▶ DESCRIPTION OF THE TASK
Please count the lines in the listing below that contain the string "области", and give only that number.

▶ DATASET EXCERPTS
========

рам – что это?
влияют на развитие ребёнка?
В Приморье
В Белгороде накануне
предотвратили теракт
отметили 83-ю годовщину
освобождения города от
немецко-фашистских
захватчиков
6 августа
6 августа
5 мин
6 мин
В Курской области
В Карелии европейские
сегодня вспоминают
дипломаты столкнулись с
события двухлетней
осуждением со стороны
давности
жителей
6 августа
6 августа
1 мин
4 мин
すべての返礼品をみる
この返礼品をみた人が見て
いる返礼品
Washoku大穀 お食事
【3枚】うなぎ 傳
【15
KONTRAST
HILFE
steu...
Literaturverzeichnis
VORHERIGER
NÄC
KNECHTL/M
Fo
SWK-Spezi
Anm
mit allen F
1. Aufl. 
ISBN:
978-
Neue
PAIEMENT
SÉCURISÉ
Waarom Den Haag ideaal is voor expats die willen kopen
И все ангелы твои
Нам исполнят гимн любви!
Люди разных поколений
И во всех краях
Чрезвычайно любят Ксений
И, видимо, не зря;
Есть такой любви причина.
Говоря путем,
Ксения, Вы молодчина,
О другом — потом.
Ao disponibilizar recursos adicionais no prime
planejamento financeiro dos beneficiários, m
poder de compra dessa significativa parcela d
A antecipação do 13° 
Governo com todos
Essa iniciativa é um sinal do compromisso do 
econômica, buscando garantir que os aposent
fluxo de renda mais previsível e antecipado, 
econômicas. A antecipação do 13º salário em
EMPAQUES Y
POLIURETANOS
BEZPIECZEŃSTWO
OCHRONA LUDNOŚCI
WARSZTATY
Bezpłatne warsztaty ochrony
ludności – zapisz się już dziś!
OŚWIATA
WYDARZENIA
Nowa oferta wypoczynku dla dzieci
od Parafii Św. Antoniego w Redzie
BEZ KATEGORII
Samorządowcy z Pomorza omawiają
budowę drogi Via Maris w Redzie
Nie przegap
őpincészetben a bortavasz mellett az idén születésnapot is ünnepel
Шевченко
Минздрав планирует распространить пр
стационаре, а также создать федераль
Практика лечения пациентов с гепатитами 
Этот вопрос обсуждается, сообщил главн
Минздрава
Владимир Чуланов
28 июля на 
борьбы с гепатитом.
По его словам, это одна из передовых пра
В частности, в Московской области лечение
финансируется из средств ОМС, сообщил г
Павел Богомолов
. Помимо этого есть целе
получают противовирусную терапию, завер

========

▶ PROBLEM SOLUTION
2